_Records for this task:_

^^^^^^^^^^^^^^^^

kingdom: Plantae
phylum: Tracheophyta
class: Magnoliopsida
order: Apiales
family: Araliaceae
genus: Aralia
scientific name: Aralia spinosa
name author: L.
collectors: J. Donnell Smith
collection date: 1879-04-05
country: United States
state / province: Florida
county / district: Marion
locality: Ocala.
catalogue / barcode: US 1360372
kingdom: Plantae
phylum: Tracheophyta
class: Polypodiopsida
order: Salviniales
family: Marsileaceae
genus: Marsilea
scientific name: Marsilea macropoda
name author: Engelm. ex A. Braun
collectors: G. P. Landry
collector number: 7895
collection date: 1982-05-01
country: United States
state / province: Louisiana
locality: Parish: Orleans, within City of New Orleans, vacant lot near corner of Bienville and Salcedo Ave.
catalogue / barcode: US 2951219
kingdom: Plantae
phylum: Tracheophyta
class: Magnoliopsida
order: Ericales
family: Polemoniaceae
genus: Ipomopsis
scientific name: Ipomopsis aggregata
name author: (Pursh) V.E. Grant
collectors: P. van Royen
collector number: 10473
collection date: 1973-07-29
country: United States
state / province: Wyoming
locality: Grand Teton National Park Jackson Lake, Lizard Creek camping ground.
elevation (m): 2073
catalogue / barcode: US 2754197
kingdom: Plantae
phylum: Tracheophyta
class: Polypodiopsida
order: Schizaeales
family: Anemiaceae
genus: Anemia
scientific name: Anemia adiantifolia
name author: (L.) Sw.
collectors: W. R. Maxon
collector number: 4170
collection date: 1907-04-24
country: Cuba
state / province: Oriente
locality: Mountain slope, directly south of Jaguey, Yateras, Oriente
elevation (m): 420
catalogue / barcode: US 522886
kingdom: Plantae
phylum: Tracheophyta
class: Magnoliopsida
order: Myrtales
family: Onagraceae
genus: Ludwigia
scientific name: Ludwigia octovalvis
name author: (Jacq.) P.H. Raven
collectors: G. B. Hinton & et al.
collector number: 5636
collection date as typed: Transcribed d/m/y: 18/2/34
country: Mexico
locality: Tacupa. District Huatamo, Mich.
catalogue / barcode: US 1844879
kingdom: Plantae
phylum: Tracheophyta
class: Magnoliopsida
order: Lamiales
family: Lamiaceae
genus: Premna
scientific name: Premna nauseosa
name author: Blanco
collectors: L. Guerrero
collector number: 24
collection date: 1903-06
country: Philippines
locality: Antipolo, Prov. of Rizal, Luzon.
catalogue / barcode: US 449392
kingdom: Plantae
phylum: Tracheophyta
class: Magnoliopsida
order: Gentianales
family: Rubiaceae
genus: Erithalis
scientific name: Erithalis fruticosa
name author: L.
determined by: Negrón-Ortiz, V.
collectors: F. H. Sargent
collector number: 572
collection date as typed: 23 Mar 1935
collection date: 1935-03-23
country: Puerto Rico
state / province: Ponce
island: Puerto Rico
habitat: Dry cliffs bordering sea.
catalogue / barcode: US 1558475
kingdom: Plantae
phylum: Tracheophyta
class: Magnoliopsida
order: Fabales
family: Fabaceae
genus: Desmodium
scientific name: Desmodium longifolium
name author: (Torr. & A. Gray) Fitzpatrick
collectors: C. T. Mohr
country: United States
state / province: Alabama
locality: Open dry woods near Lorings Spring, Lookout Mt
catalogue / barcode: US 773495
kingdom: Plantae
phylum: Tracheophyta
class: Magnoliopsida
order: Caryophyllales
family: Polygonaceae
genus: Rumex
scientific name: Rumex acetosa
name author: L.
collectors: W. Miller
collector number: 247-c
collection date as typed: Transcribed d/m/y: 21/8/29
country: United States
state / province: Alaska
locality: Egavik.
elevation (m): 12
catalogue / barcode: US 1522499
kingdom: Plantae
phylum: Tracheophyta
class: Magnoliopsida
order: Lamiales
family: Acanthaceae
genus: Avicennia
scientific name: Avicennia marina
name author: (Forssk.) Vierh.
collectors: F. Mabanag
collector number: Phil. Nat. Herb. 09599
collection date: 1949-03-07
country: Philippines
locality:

^^^^^^^^^^^^^^^^

_Given request:_ Reproduce all of the data above, substituting "collected by" for every occurrence of "collectors" and leaving everything else unchanged.

_Solution for this problem:_
kingdom: Plantae
phylum: Tracheophyta
class: Magnoliopsida
order: Apiales
family: Araliaceae
genus: Aralia
scientific name: Aralia spinosa
name author: L.
collected by: J. Donnell Smith
collection date: 1879-04-05
country: United States
state / province: Florida
county / district: Marion
locality: Ocala.
catalogue / barcode: US 1360372
kingdom: Plantae
phylum: Tracheophyta
class: Polypodiopsida
order: Salviniales
family: Marsileaceae
genus: Marsilea
scientific name: Marsilea macropoda
name author: Engelm. ex A. Braun
collected by: G. P. Landry
collector number: 7895
collection date: 1982-05-01
country: United States
state / province: Louisiana
locality: Parish: Orleans, within City of New Orleans, vacant lot near corner of Bienville and Salcedo Ave.
catalogue / barcode: US 2951219
kingdom: Plantae
phylum: Tracheophyta
class: Magnoliopsida
order: Ericales
family: Polemoniaceae
genus: Ipomopsis
scientific name: Ipomopsis aggregata
name author: (Pursh) V.E. Grant
collected by: P. van Royen
collector number: 10473
collection date: 1973-07-29
country: United States
state / province: Wyoming
locality: Grand Teton National Park Jackson Lake, Lizard Creek camping ground.
elevation (m): 2073
catalogue / barcode: US 2754197
kingdom: Plantae
phylum: Tracheophyta
class: Polypodiopsida
order: Schizaeales
family: Anemiaceae
genus: Anemia
scientific name: Anemia adiantifolia
name author: (L.) Sw.
collected by: W. R. Maxon
collector number: 4170
collection date: 1907-04-24
country: Cuba
state / province: Oriente
locality: Mountain slope, directly south of Jaguey, Yateras, Oriente
elevation (m): 420
catalogue / barcode: US 522886
kingdom: Plantae
phylum: Tracheophyta
class: Magnoliopsida
order: Myrtales
family: Onagraceae
genus: Ludwigia
scientific name: Ludwigia octovalvis
name author: (Jacq.) P.H. Raven
collected by: G. B. Hinton & et al.
collector number: 5636
collection date as typed: Transcribed d/m/y: 18/2/34
country: Mexico
locality: Tacupa. District Huatamo, Mich.
catalogue / barcode: US 1844879
kingdom: Plantae
phylum: Tracheophyta
class: Magnoliopsida
order: Lamiales
family: Lamiaceae
genus: Premna
scientific name: Premna nauseosa
name author: Blanco
collected by: L. Guerrero
collector number: 24
collection date: 1903-06
country: Philippines
locality: Antipolo, Prov. of Rizal, Luzon.
catalogue / barcode: US 449392
kingdom: Plantae
phylum: Tracheophyta
class: Magnoliopsida
order: Gentianales
family: Rubiaceae
genus: Erithalis
scientific name: Erithalis fruticosa
name author: L.
determined by: Negrón-Ortiz, V.
collected by: F. H. Sargent
collector number: 572
collection date as typed: 23 Mar 1935
collection date: 1935-03-23
country: Puerto Rico
state / province: Ponce
island: Puerto Rico
habitat: Dry cliffs bordering sea.
catalogue / barcode: US 1558475
kingdom: Plantae
phylum: Tracheophyta
class: Magnoliopsida
order: Fabales
family: Fabaceae
genus: Desmodium
scientific name: Desmodium longifolium
name author: (Torr. & A. Gray) Fitzpatrick
collected by: C. T. Mohr
country: United States
state / province: Alabama
locality: Open dry woods near Lorings Spring, Lookout Mt
catalogue / barcode: US 773495
kingdom: Plantae
phylum: Tracheophyta
class: Magnoliopsida
order: Caryophyllales
family: Polygonaceae
genus: Rumex
scientific name: Rumex acetosa
name author: L.
collected by: W. Miller
collector number: 247-c
collection date as typed: Transcribed d/m/y: 21/8/29
country: United States
state / province: Alaska
locality: Egavik.
elevation (m): 12
catalogue / barcode: US 1522499
kingdom: Plantae
phylum: Tracheophyta
class: Magnoliopsida
order: Lamiales
family: Acanthaceae
genus: Avicennia
scientific name: Avicennia marina
name author: (Forssk.) Vierh.
collected by: F. Mabanag
collector number: Phil. Nat. Herb. 09599
collection date: 1949-03-07
country: Philippines
locality:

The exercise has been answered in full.